**ACTIVITY:**
Beginning with the line that holds "M318 71H340L339 98 317 97Z" in the data below, give again every line through the one that holds "M560 307 577 346H550L537 317Z", exactly as written.
■ ■ ■
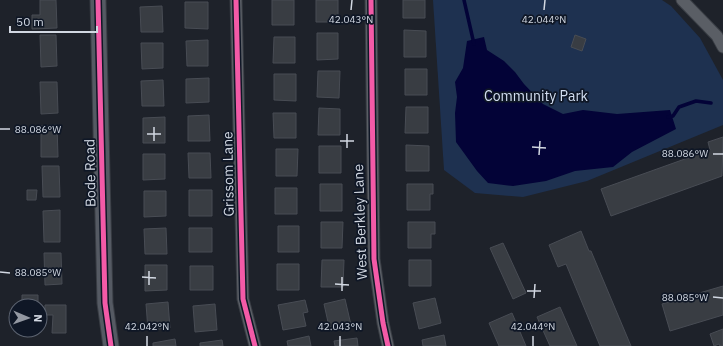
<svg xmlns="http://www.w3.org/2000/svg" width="723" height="346" viewBox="0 0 723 346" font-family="'IBM Plex Sans',sans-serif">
	<rect width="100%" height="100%" fill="#1e222a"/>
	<path fill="#1e3150" d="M433 0H662L671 6 700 38 723 80V125L587 181 523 197 475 193 444 170Z"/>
	<path fill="#030337" d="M484 37 487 50 504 61 515 72 524 84 543 104 563 114 583 110 617 114 670 110 676 129 632 152 613 167 575 171 546 181 513 186 488 183 477 171 456 142 455 113 457 97 455 82 463 68 467 41Z"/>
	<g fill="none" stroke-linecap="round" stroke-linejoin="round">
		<path stroke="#030337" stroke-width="3.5" d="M464 0 474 44
			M668 117 673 116 679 107 696 101 711 103"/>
	</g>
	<path fill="#393d43" stroke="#484c54" d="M40 0H56L57 28 32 29V15H40Z
		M272 0H294V25H272Z
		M316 0H338V22H316Z
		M403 0H425V18H403Z
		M185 2H208V29L185 28Z
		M162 6 163 32H141L140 7Z
		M404 30 426 31V57H404Z
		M317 33H338V59L317 60Z
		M40 35H56L57 66 41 67Z
		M575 35 586 39 582 51 571 47Z
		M274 37H295V63H273Z
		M208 40V66H187L186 41Z
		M141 43H163V68L142 69Z
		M405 69H427V95H405Z
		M318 71H340L339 98 317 97Z
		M274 74H296V101L274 100Z
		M209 78V102L186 103V79Z
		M163 80 164 106H142L141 81Z
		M40 82H57L58 113 41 114Z
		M406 107H428V133H405Z
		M319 108 340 109V135H318Z
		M273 113H296V138H274Z
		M209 115 210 141H188V116Z
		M165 117V143H143V118Z
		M57 125 58 157H41V126Z
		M723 137 722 176 611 216 601 189 710 150 708 142Z
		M406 145 429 146V171H406Z
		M319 146H341V173H319Z
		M276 149H298L297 176H276Z
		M188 153H210L211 178H189Z
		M143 154H165V179L143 180Z
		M42 166H59L60 197H43Z
		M320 184H342V211H320Z
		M407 184H433V194H430V210H407Z
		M275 188H297V214H275Z
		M27 190H37L36 200H27Z
		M189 190H212V216H189Z
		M144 191H166V216L144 217Z
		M60 210V242H44L43 211Z
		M321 222H343L342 248H321Z
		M408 222H435V234H431V248H408Z
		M278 226H299V252H278Z
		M166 228 167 254H145L144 229Z
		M189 228H212V252H189Z
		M581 231 589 251H591L631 346H600L566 264 558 267 549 245Z
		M503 243 526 293 513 299 490 248Z
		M44 253H61L62 284 45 285Z
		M322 260H344L343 287H321Z
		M409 260H431V286H409Z
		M277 264H299V290H277Z
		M145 265H167V290L145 291Z
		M190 266H213V290H190Z
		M723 286V315L670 331 662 304Z
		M22 295H38V306H22Z
		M435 298 441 323 419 329 413 303Z
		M345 299 351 325 330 331 324 304Z
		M305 300 308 312 303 313 306 326 283 330 278 305Z
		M168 302 170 328 148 330 146 304Z
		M215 304 217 330 195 332 193 306Z
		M45 305H66V333H52L53 315H45Z
		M560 307 577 346H550L537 317Z
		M512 313 526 346H499L489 323Z
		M723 329V346H720L719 344 714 346 710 334Z
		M444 335 446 346H423L422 340Z
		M309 336 311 346H288L287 341Z
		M357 338 358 346H335L334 341Z
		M175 339 176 346H153V343Z
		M222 340 223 346H200V343Z"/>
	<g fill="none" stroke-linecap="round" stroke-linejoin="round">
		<defs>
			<path id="street" d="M236 0 243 299 255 346
				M371 0 374 259 383 323 388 346
				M682 0 717 36 723 47"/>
			<path id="secondary" d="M98 0 105 303 111 346"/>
		</defs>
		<use href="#street" stroke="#393d44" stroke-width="13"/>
		<use href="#secondary" stroke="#393d44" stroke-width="17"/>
		<use href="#street" stroke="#5a5e65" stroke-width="11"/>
		<use href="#secondary" stroke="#555a63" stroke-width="15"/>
		<defs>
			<path id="cycleway" d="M98 0 105 303 111 346
				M236 0 243 299 255 346
				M371 0 374 259 383 323 388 346"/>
		</defs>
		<use href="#cycleway" stroke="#0f1726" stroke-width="8"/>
		<use href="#cycleway" stroke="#f35aa7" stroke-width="5"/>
	</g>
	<path fill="none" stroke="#d2d8e2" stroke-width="1.5" d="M351 10 352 0M544 10 545 0M0 129H10M147 134H161M154 141V127M340 141H354M532 147 546 148M347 148V134M713 154H723M539 155 540 141M0 272 10 273M142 277 156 278M335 284 349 285M149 285V271M342 291V277M527 291H541M713 297 723 298M534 298 535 284M147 346V336M340 346V336M533 346V336"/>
	<g text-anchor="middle" stroke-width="3.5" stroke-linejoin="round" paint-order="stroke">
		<g font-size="14" fill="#d3dff2" stroke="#0f1726">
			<text x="536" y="101">Community Park</text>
		</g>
		<g font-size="14" fill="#d2d8e2" stroke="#0f1726">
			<text transform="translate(90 173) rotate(-91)" y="5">Bode Road</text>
			<text transform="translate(228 174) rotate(-91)" y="5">Grissom Lane</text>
			<text transform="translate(360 222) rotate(-92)" y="5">West Berkley Lane</text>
		</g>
	</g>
	<g font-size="10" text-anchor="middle" fill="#d2d8e2" stroke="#0f1726" stroke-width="3.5" stroke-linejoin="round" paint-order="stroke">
		<text x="351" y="23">42.043°N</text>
		<text x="544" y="23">42.044°N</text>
		<text x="38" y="133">88.086°W</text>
		<text x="685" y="157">88.086°W</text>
		<text x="38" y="276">88.085°W</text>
		<text x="685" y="301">88.085°W</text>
		<text x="147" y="330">42.042°N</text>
		<text x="340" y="330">42.043°N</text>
		<text x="533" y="330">42.044°N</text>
	</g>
	<g transform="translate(28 318) rotate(92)"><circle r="19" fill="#0f1726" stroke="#5d6471"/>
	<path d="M0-3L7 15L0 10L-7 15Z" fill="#9398a2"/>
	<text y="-6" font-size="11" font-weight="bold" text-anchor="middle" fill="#d2d8e2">N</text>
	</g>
	<path d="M10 26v6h87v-6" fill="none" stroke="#d2d8e2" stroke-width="2"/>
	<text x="16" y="26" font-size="12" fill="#d2d8e2" stroke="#0f1726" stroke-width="3" paint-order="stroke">50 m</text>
</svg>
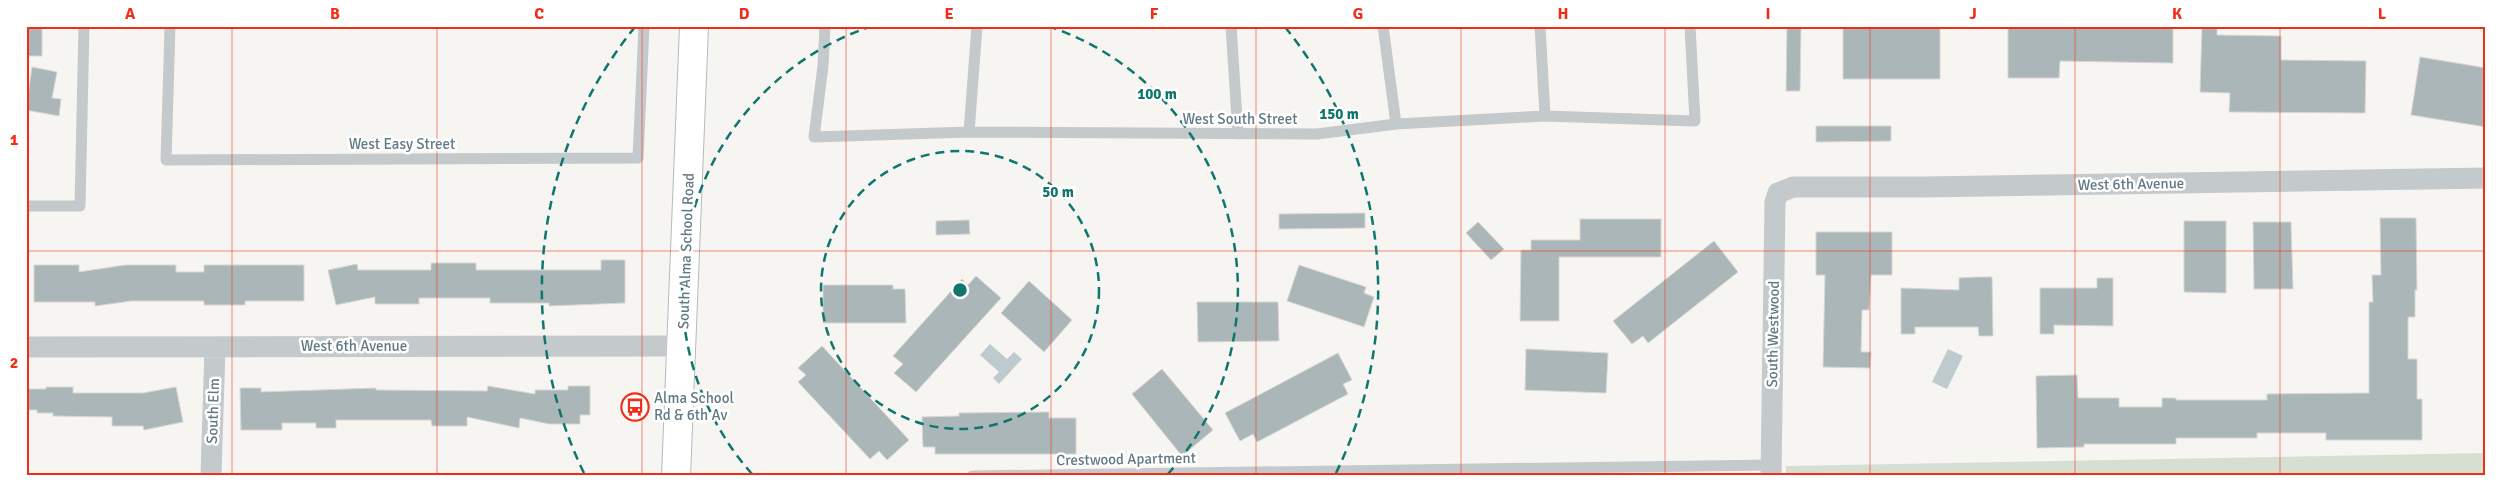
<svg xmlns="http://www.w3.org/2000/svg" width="2512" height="502" viewBox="0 0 2512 502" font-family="Signika,sans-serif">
<rect width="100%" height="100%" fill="#f6f5f1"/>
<path fill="#d7ded2" d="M2486 453V476H1786V466Z"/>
<path fill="#bdcbcf" d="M990 344 1007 359 1014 352 1022 359 999 384 993 378 999 372 980 355Z
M1948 349 1963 356 1947 389 1932 382Z"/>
<path fill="#abb6b9" stroke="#d7d6d4" d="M26 26H42V56H26Z
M1787 26H1801L1800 91H1786Z
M2008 26H2173V63L2060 61 2059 78H2008Z
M2202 26H2217V35L2281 36V60L2366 61 2365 113 2229 112 2230 93 2200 92Z
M1843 27 1940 28V79H1843Z
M2420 57 2486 68V127L2411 115Z
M32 67 57 72 52 98 61 99 59 116 26 110Z
M1816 126H1891V141L1816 142Z
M1365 213V228L1279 229V214Z
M2380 218H2416L2417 290H2415V317H2408V359H2417V399H2422V440H2326V433H2257V438H2176V444H2084V447L2037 448 2036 376 2077 375 2078 398H2119V407H2162V398H2176V400H2267V394L2369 393V302H2373L2372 275H2381Z
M1580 219H1661V257H1559V321H1520L1521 250H1531V240H1580Z
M969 220 970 234 936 235V221Z
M2184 221H2226V293L2184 292Z
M1478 222 1504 249 1491 260 1466 233Z
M2253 222H2291L2293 289H2254Z
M1816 232H1892V275H1871L1869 310H1862L1861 352H1871L1870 368 1823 367 1825 275H1816Z
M1714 241 1738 272 1648 343 1643 336 1632 344 1613 321Z
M601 260H625V303L549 306V303H490V298H419V304H375V297L336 305 328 270 357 264 358 270H431V263H476V270H601Z
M34 265H79V272L125 265H176V272H204V265H304V301H245V305H204V301H131L95 306V302H34Z
M1299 265 1366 287 1364 293 1374 297 1364 327 1287 301Z
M976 276 1001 298 916 392 894 373 903 364 893 356 962 279 968 285Z
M1977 277H1992L1993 336H1979L1978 327H1915V334H1901V288L1959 290V278Z
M2097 278H2113V326L2054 325V334H2040V288H2097Z
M1029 281 1072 320 1044 352 1001 313Z
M823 285H893V289H905L906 323H823Z
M1197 302H1278L1279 341 1198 342Z
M822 346 909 440 887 460 879 451 870 459 798 382 806 375 798 368Z
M1526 349 1608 353 1606 393 1525 390Z
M1338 353 1352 380 1343 384 1348 394 1257 442 1253 434 1240 441 1225 413Z
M1162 369 1213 430 1182 456 1132 394Z
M488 386 535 394V390H568V386H590V415H580V424H549L520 418 519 428 467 417V426H432L431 420H336V428H316V423H282V430H241L240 388H261V392L376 388V390L487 391Z
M46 387H73V393H143L176 387 183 422 144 430 143 426H112V417L53 416V413H37V410H28V389H46Z
M1049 412V418H1076V454H935V447H923L922 417 959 416V413Z"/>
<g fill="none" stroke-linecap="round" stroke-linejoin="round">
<g stroke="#b4bbbe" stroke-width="30">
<path id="secondary" d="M676 476 694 26"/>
</g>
<path stroke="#c4c9cb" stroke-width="11" d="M170 26 166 160 638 158 644 26
M825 26 823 66 814 137 969 132 1317 134 1396 124 1545 116 1695 121 1690 26
M1231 26 1238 134
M1383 26 1396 124
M1540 26 1545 116
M969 132 977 26
M26 206H80L84 26
M972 476 1771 465"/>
<path stroke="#c4c9cb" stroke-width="21" d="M26 347 681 346
M211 476 215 347
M1771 476 1775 202 1778 193 1793 187H1924L2486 178"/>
<use href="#secondary" stroke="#fff" stroke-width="28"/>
</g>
<path fill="none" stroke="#f22c15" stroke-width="1" stroke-opacity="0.55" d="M232 26V476M437 26V476M642 26V476M846 26V476M1051 26V476M1256 26V476M1461 26V476M1665 26V476M1870 26V476M2075 26V476M2280 26V476M26 251H2486"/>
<g fill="none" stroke="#0f766e" stroke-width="2.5" stroke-dasharray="9 6">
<circle cx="960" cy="290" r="139"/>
<path d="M752 474A278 278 0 0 1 872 26M1048 26A278 278 0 0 1 1168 474"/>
<path d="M584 473A418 418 0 0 1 635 27M1285 27A418 418 0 0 1 1336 473"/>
</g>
<defs>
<g id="bus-ring" transform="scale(1.4375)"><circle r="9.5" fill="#fff" stroke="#f22c15" stroke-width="1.5"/><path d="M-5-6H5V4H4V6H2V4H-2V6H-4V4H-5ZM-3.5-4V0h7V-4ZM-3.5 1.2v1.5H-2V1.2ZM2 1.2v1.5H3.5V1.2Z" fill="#f22c15"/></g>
</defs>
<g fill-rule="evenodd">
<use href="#bus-ring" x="635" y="407"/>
</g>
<g text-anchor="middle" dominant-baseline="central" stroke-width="5" stroke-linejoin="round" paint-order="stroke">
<g font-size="15" fill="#627a85" stroke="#fff">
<text x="1240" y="119">West South Street</text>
<text x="402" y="144">West Easy Street</text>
<text transform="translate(2131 184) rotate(-1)">West 6th Avenue</text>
<text transform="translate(686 251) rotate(-88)">South Alma School Road</text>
<text transform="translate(1773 334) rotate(-89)">South Westwood</text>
<text x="354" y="346">West 6th Avenue</text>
<text transform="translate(213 411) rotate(-88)">South Elm</text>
<text transform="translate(1126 459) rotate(-1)">Crestwood Apartment</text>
</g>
<g font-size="15" fill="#627a85" stroke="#fff" text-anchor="start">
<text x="654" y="398">Alma School<tspan x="654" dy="17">Rd &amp; 6th Av</tspan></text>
</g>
</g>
<circle cx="960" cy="290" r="8" fill="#0f766e" stroke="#fff" stroke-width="2.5"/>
<g font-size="15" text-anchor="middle" font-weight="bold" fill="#0f766e" stroke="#fff" stroke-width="5" stroke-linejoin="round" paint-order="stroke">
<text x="1157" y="99">100 m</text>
<text x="1339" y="119">150 m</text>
<text x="1058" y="197">50 m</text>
</g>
<rect width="2512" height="502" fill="none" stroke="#ffffff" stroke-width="55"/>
<rect x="28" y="28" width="2456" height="446" fill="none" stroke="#f22c15" stroke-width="2"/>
<g font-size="16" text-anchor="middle" font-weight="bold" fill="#f22c15">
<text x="130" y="19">A</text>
<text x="335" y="19">B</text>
<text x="539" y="19">C</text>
<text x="744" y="19">D</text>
<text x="949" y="19">E</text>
<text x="1154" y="19">F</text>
<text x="1358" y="19">G</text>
<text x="1563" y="19">H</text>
<text x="1768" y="19">I</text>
<text x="1973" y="19">J</text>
<text x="2177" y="19">K</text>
<text x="2382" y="19">L</text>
<text x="14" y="145">1</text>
<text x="14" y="368">2</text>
</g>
</svg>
■ ■ ■
**SOLUTION BELOW:**
		M318 71H340L339 98 317 97Z
		M274 74H296V101L274 100Z
		M209 78V102L186 103V79Z
		M163 80 164 106H142L141 81Z
		M40 82H57L58 113 41 114Z
		M406 107H428V133H405Z
		M319 108 340 109V135H318Z
		M273 113H296V138H274Z
		M209 115 210 141H188V116Z
		M165 117V143H143V118Z
		M57 125 58 157H41V126Z
		M723 137 722 176 611 216 601 189 710 150 708 142Z
		M406 145 429 146V171H406Z
		M319 146H341V173H319Z
		M276 149H298L297 176H276Z
		M188 153H210L211 178H189Z
		M143 154H165V179L143 180Z
		M42 166H59L60 197H43Z
		M320 184H342V211H320Z
		M407 184H433V194H430V210H407Z
		M275 188H297V214H275Z
		M27 190H37L36 200H27Z
		M189 190H212V216H189Z
		M144 191H166V216L144 217Z
		M60 210V242H44L43 211Z
		M321 222H343L342 248H321Z
		M408 222H435V234H431V248H408Z
		M278 226H299V252H278Z
		M166 228 167 254H145L144 229Z
		M189 228H212V252H189Z
		M581 231 589 251H591L631 346H600L566 264 558 267 549 245Z
		M503 243 526 293 513 299 490 248Z
		M44 253H61L62 284 45 285Z
		M322 260H344L343 287H321Z
		M409 260H431V286H409Z
		M277 264H299V290H277Z
		M145 265H167V290L145 291Z
		M190 266H213V290H190Z
		M723 286V315L670 331 662 304Z
		M22 295H38V306H22Z
		M435 298 441 323 419 329 413 303Z
		M345 299 351 325 330 331 324 304Z
		M305 300 308 312 303 313 306 326 283 330 278 305Z
		M168 302 170 328 148 330 146 304Z
		M215 304 217 330 195 332 193 306Z
		M45 305H66V333H52L53 315H45Z
		M560 307 577 346H550L537 317Z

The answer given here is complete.